Copy each entry precisely as written, and do not carry over the pictures.

▼

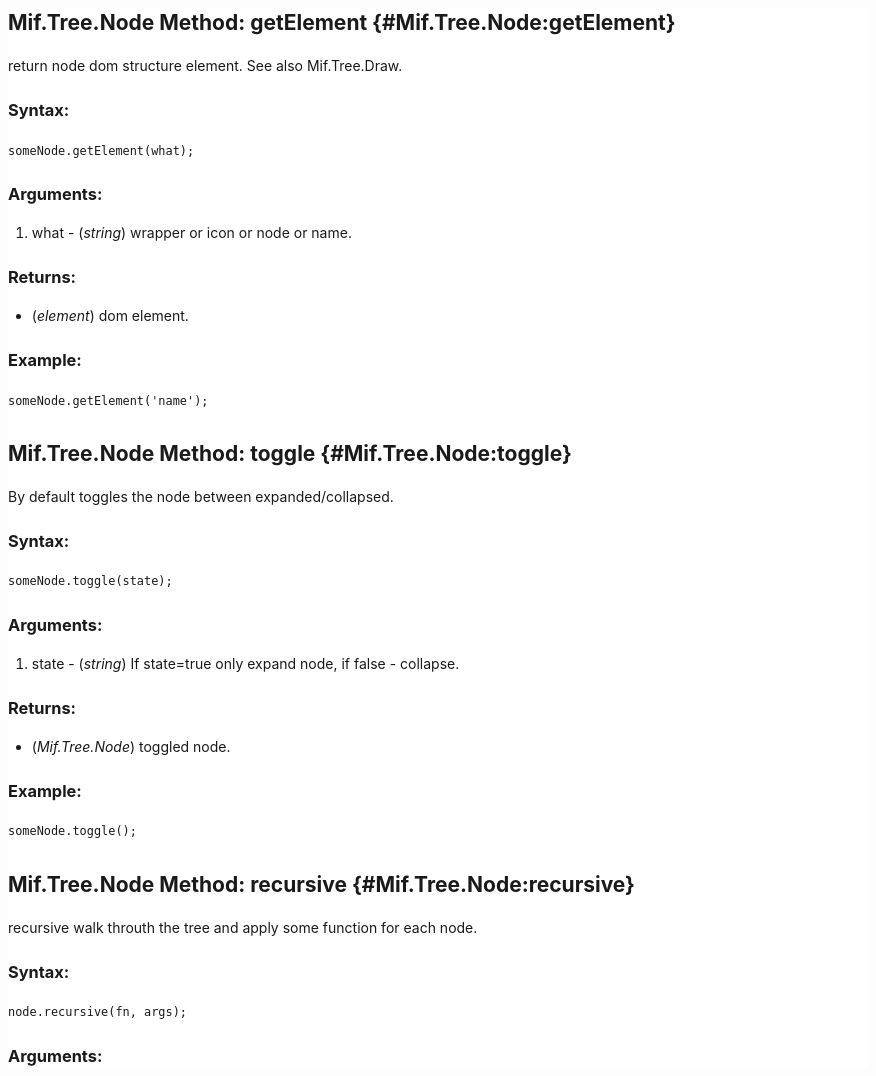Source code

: 


Mif.Tree.Node Method: getElement {#Mif.Tree.Node:getElement}
-----------------------------------------------------

return node dom structure element. See also Mif.Tree.Draw.

### Syntax:

	someNode.getElement(what);
	
### Arguments:

1. what - (*string*) wrapper or icon or node or name.

### Returns:

* (*element*) dom element.

### Example:
	
	someNode.getElement('name');


Mif.Tree.Node Method: toggle {#Mif.Tree.Node:toggle}
-----------------------------------------------------

By default toggles the node between expanded/collapsed.

### Syntax:

	someNode.toggle(state);
	
### Arguments:

1. state - (*string*) If state=true only expand node, if false - collapse.

### Returns:

* (*Mif.Tree.Node*) toggled node.

### Example:
	
	someNode.toggle();

Mif.Tree.Node Method: recursive {#Mif.Tree.Node:recursive}
----------------------------------------------------------

recursive walk throuth the tree and apply some function for each node.

### Syntax:

	node.recursive(fn, args);
	
### Arguments:
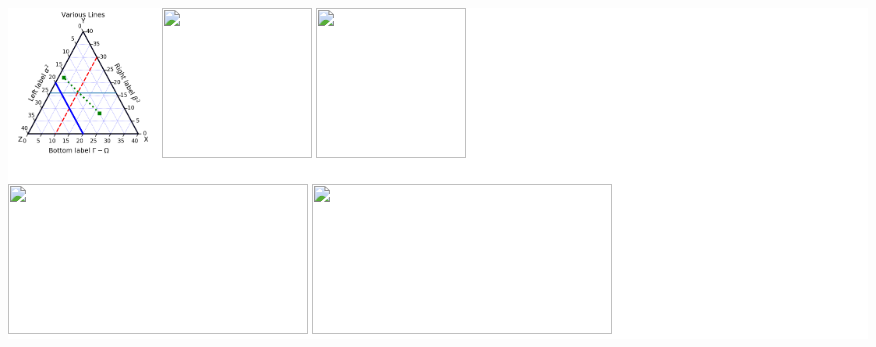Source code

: <img src="/readme_images/various_lines.png" width="150" height="150"/>
<img src="/readme_images/colored_trajectory.png" width="150" height="150"/>
<img src="/readme_images/scatter.png" width="150" height="150"/><br/>
<br/>
<img src="/readme_images/btweinstein_example2.png" width="300" height="150"/>
<img src="/readme_images/btweinstein_example.png" width="300" height="150"/>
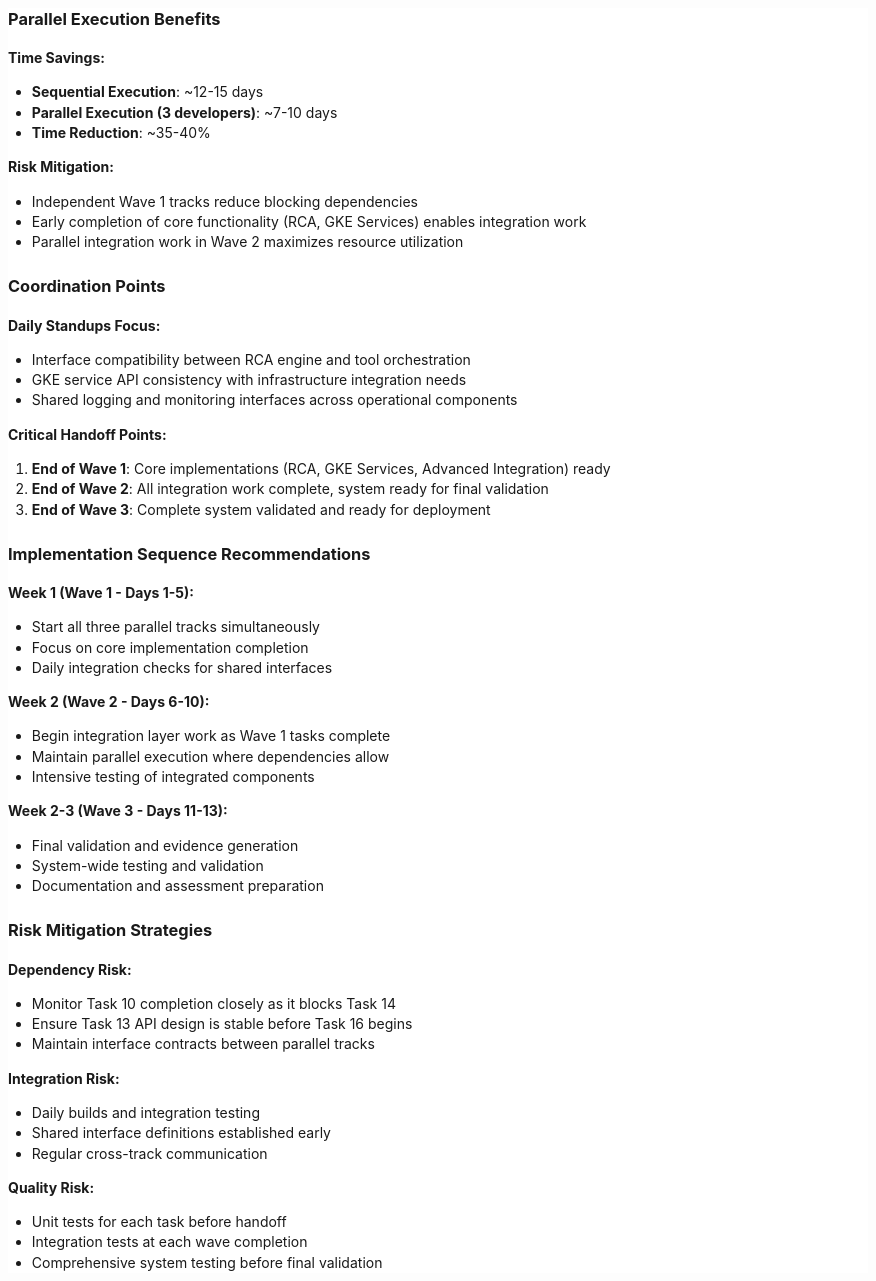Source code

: ### Parallel Execution Benefits

**Time Savings:**
- **Sequential Execution**: ~12-15 days
- **Parallel Execution (3 developers)**: ~7-10 days
- **Time Reduction**: ~35-40%

**Risk Mitigation:**
- Independent Wave 1 tracks reduce blocking dependencies
- Early completion of core functionality (RCA, GKE Services) enables integration work
- Parallel integration work in Wave 2 maximizes resource utilization

### Coordination Points

**Daily Standups Focus:**
- Interface compatibility between RCA engine and tool orchestration
- GKE service API consistency with infrastructure integration needs
- Shared logging and monitoring interfaces across operational components

**Critical Handoff Points:**
1. **End of Wave 1**: Core implementations (RCA, GKE Services, Advanced Integration) ready
2. **End of Wave 2**: All integration work complete, system ready for final validation
3. **End of Wave 3**: Complete system validated and ready for deployment

### Implementation Sequence Recommendations

**Week 1 (Wave 1 - Days 1-5):**
- Start all three parallel tracks simultaneously
- Focus on core implementation completion
- Daily integration checks for shared interfaces

**Week 2 (Wave 2 - Days 6-10):**
- Begin integration layer work as Wave 1 tasks complete
- Maintain parallel execution where dependencies allow
- Intensive testing of integrated components

**Week 2-3 (Wave 3 - Days 11-13):**
- Final validation and evidence generation
- System-wide testing and validation
- Documentation and assessment preparation

### Risk Mitigation Strategies

**Dependency Risk:**
- Monitor Task 10 completion closely as it blocks Task 14
- Ensure Task 13 API design is stable before Task 16 begins
- Maintain interface contracts between parallel tracks

**Integration Risk:**
- Daily builds and integration testing
- Shared interface definitions established early
- Regular cross-track communication

**Quality Risk:**
- Unit tests for each task before handoff
- Integration tests at each wave completion
- Comprehensive system testing before final validation
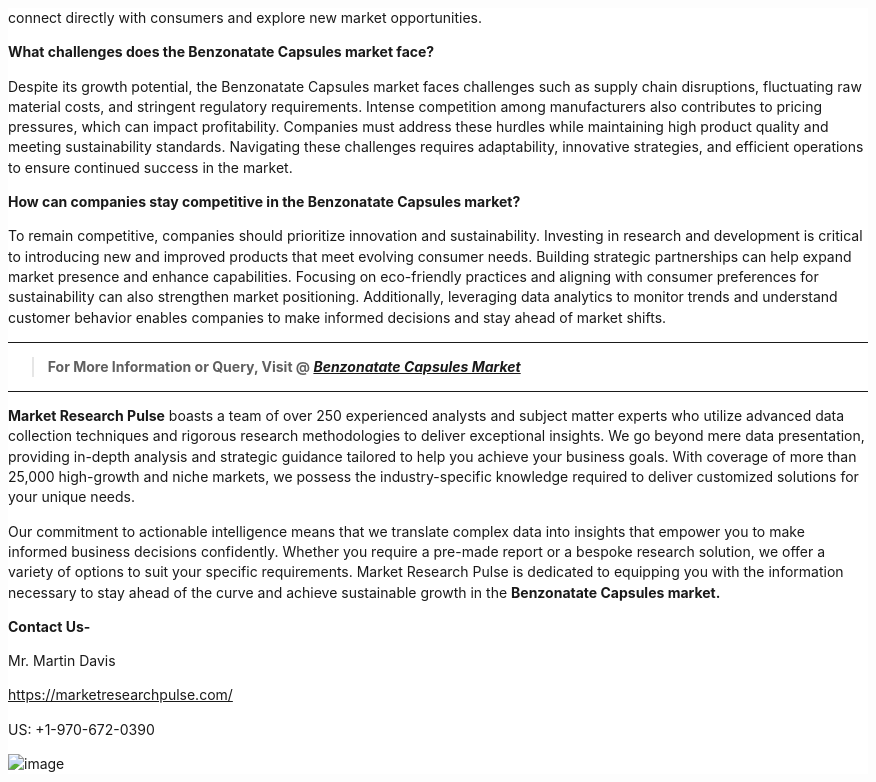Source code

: connect directly with consumers and explore new market opportunities.</p><p><strong>What challenges does the Benzonatate Capsules market face?</strong></p><p>Despite its growth potential, the Benzonatate Capsules market faces challenges such as supply chain disruptions, fluctuating raw material costs, and stringent regulatory requirements. Intense competition among manufacturers also contributes to pricing pressures, which can impact profitability. Companies must address these hurdles while maintaining high product quality and meeting sustainability standards. Navigating these challenges requires adaptability, innovative strategies, and efficient operations to ensure continued success in the market.</p><p><strong>How can companies stay competitive in the Benzonatate Capsules market?</strong></p><p>To remain competitive, companies should prioritize innovation and sustainability. Investing in research and development is critical to introducing new and improved products that meet evolving consumer needs. Building strategic partnerships can help expand market presence and enhance capabilities. Focusing on eco-friendly practices and aligning with consumer preferences for sustainability can also strengthen market positioning. Additionally, leveraging data analytics to monitor trends and understand customer behavior enables companies to make informed decisions and stay ahead of market shifts.</p><hr /><blockquote><p><strong>For More Information or Query, Visit @&nbsp;<em><a href="https://marketresearchpulse.com/report/111679/benzonatate-capsules-market?utm_source=Linkedin&utm_medium=052">Benzonatate Capsules Market</a></em></strong></p></blockquote><hr /><p><strong>Market Research Pulse</strong> boasts a team of over 250 experienced analysts and subject matter experts who utilize advanced data collection techniques and rigorous research methodologies to deliver exceptional insights. We go beyond mere data presentation, providing in-depth analysis and strategic guidance tailored to help you achieve your business goals. With coverage of more than 25,000 high-growth and niche markets, we possess the industry-specific knowledge required to deliver customized solutions for your unique needs.</p><p>Our commitment to actionable intelligence means that we translate complex data into insights that empower you to make informed business decisions confidently. Whether you require a pre-made report or a bespoke research solution, we offer a variety of options to suit your specific requirements. Market Research Pulse is dedicated to equipping you with the information necessary to stay ahead of the curve and achieve sustainable growth in the <strong>Benzonatate Capsules market.</strong></p><p><strong>Contact Us-</strong></p><p>Mr. Martin Davis</p><p>https://marketresearchpulse.com/</p><p>US: +1-970-672-0390</p>
![image](https://github.com/user-attachments/assets/81aae542-1c55-49a3-8a37-05847faf1a2b)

▲

Answer to this task »
Source code

: 


Mif.Tree.Node Method: getElement {#Mif.Tree.Node:getElement}
-----------------------------------------------------

return node dom structure element. See also Mif.Tree.Draw.

### Syntax:

	someNode.getElement(what);
	
### Arguments:

1. what - (*string*) wrapper or icon or node or name.

### Returns:

* (*element*) dom element.

### Example:
	
	someNode.getElement('name');


Mif.Tree.Node Method: toggle {#Mif.Tree.Node:toggle}
-----------------------------------------------------

By default toggles the node between expanded/collapsed.

### Syntax:

	someNode.toggle(state);
	
### Arguments:

1. state - (*string*) If state=true only expand node, if false - collapse.

### Returns:

* (*Mif.Tree.Node*) toggled node.

### Example:
	
	someNode.toggle();

Mif.Tree.Node Method: recursive {#Mif.Tree.Node:recursive}
----------------------------------------------------------

recursive walk throuth the tree and apply some function for each node.

### Syntax:

	node.recursive(fn, args);
	
### Arguments:
Source code

: <img src="/readme_images/various_lines.png" width="150" height="150"/>
<img src="/readme_images/colored_trajectory.png" width="150" height="150"/>
<img src="/readme_images/scatter.png" width="150" height="150"/><br/>
<br/>
<img src="/readme_images/btweinstein_example2.png" width="300" height="150"/>
<img src="/readme_images/btweinstein_example.png" width="300" height="150"/>
Source code

: ### Parallel Execution Benefits

**Time Savings:**
- **Sequential Execution**: ~12-15 days
- **Parallel Execution (3 developers)**: ~7-10 days
- **Time Reduction**: ~35-40%

**Risk Mitigation:**
- Independent Wave 1 tracks reduce blocking dependencies
- Early completion of core functionality (RCA, GKE Services) enables integration work
- Parallel integration work in Wave 2 maximizes resource utilization

### Coordination Points

**Daily Standups Focus:**
- Interface compatibility between RCA engine and tool orchestration
- GKE service API consistency with infrastructure integration needs
- Shared logging and monitoring interfaces across operational components

**Critical Handoff Points:**
1. **End of Wave 1**: Core implementations (RCA, GKE Services, Advanced Integration) ready
2. **End of Wave 2**: All integration work complete, system ready for final validation
3. **End of Wave 3**: Complete system validated and ready for deployment

### Implementation Sequence Recommendations

**Week 1 (Wave 1 - Days 1-5):**
- Start all three parallel tracks simultaneously
- Focus on core implementation completion
- Daily integration checks for shared interfaces

**Week 2 (Wave 2 - Days 6-10):**
- Begin integration layer work as Wave 1 tasks complete
- Maintain parallel execution where dependencies allow
- Intensive testing of integrated components

**Week 2-3 (Wave 3 - Days 11-13):**
- Final validation and evidence generation
- System-wide testing and validation
- Documentation and assessment preparation

### Risk Mitigation Strategies

**Dependency Risk:**
- Monitor Task 10 completion closely as it blocks Task 14
- Ensure Task 13 API design is stable before Task 16 begins
- Maintain interface contracts between parallel tracks

**Integration Risk:**
- Daily builds and integration testing
- Shared interface definitions established early
- Regular cross-track communication

**Quality Risk:**
- Unit tests for each task before handoff
- Integration tests at each wave completion
- Comprehensive system testing before final validation
Source code

: connect directly with consumers and explore new market opportunities.</p><p><strong>What challenges does the Benzonatate Capsules market face?</strong></p><p>Despite its growth potential, the Benzonatate Capsules market faces challenges such as supply chain disruptions, fluctuating raw material costs, and stringent regulatory requirements. Intense competition among manufacturers also contributes to pricing pressures, which can impact profitability. Companies must address these hurdles while maintaining high product quality and meeting sustainability standards. Navigating these challenges requires adaptability, innovative strategies, and efficient operations to ensure continued success in the market.</p><p><strong>How can companies stay competitive in the Benzonatate Capsules market?</strong></p><p>To remain competitive, companies should prioritize innovation and sustainability. Investing in research and development is critical to introducing new and improved products that meet evolving consumer needs. Building strategic partnerships can help expand market presence and enhance capabilities. Focusing on eco-friendly practices and aligning with consumer preferences for sustainability can also strengthen market positioning. Additionally, leveraging data analytics to monitor trends and understand customer behavior enables companies to make informed decisions and stay ahead of market shifts.</p><hr /><blockquote><p><strong>For More Information or Query, Visit @&nbsp;<em><a href="https://marketresearchpulse.com/report/111679/benzonatate-capsules-market?utm_source=Linkedin&utm_medium=052">Benzonatate Capsules Market</a></em></strong></p></blockquote><hr /><p><strong>Market Research Pulse</strong> boasts a team of over 250 experienced analysts and subject matter experts who utilize advanced data collection techniques and rigorous research methodologies to deliver exceptional insights. We go beyond mere data presentation, providing in-depth analysis and strategic guidance tailored to help you achieve your business goals. With coverage of more than 25,000 high-growth and niche markets, we possess the industry-specific knowledge required to deliver customized solutions for your unique needs.</p><p>Our commitment to actionable intelligence means that we translate complex data into insights that empower you to make informed business decisions confidently. Whether you require a pre-made report or a bespoke research solution, we offer a variety of options to suit your specific requirements. Market Research Pulse is dedicated to equipping you with the information necessary to stay ahead of the curve and achieve sustainable growth in the <strong>Benzonatate Capsules market.</strong></p><p><strong>Contact Us-</strong></p><p>Mr. Martin Davis</p><p>https://marketresearchpulse.com/</p><p>US: +1-970-672-0390</p>
![image](https://github.com/user-attachments/assets/81aae542-1c55-49a3-8a37-05847faf1a2b)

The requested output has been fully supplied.